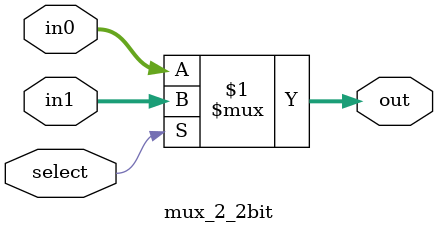
<source format=v>
module mux_2_2bit(select,in0,in1,out);
	input select;
	input [1:0] in0, in1;
	output[1:0] out;
	assign out= select ? in1 : in0;
endmodule


</source>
= = =
Requirement: Look through the data above. Each line containing the word "select" needs to be copied.

Response area:
module mux_2_2bit(select,in0,in1,out);
	input select;
	assign out= select ? in1 : in0;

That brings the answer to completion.